If we use Anderson Darling test (we want to test normality here), we should reject the assumption that our sample is normaly distributed,

> library(ADGofTest)
> ad.test(X,pnorm)$p.value
          AD 
5.608129e-05 

But it might be possible to select ‘optimaly’ the good number of observations we should keep

> PV=function(n) ad.test(X[1:n],pnorm)$p.value 
> u=seq(121,500,by=5)
> v=Vectorize(PV)(u)
> plot(u,v,type="l",xlab="Sample Size")
> abline(h=.05,lty=2,col="red")

Here, if we keep only the first 300 observations, we accept the Gaussian assumption. Actually, we standard statistical tests, the power is poor with a small number of observations. So basically, with a small number of observations, we should accept the null. But if the null is false, usually, with more observations, we reject it. That is the decreasing (more or less) trend that we oberve above, as a function of the sample size. So if we stop soon enough our study, it should be fine, we should accept the null.

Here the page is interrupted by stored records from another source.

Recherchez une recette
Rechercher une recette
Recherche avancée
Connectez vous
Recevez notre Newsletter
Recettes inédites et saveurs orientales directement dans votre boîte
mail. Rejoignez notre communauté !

An alternative, with randomized trials is to properly choose what ‘randomized’ means. For instance, assume that we must have 1,000 observations. Then use

> seed=function(s){
+   set.seed(s)
+   X=rt(1000,df=5)
+   ad.test(X,pnorm)$p.value>.05
+ }
> test=FALSE
> s=1
> while(test==FALSE){test=seed(s); s=s+1}
> print(s-1)
[1] 1201

With that very specific seed, for our random sample, we should accept the null (even if it is not valid)

> set.seed(1201)
> X=rt(1000,df=5)
> ad.test(X,pnorm)$p.value
        AD 
0.08371768

Last, but not least, a classical techniques that every one in politics knows about : if the measure is not fine, change the measure. Here, do not use Anderson Darling test, but use another one…. There are (so) many tests for normality.

> library(normtest)
> mult_seed=function(s){
+   set.seed(s)
+   X=rt(200,df=5)
+   pv=c(ajb.norm.test(X)$p.value,
+        frosini.norm.test(X)$p.value,
+        jb.norm.test(X)$p.value,
+        kurtosis.norm.test(X)$p.value,
+        skewness.norm.test(X)$p.value,
+        wb.norm.test(X)$p.value
+        )
+   return(pv)
+ }

Hence,

> mult_seed(10)
[1] 0.1055 0.6505 0.1295 0.0715 0.4295 0.1785

or

> mult_seed(53)
[1] 0.0050 0.2455 0.0030 0.0005 0.9610 0.0105

Fun, isn’t it? But that clearly not how we should run a statistical analysis!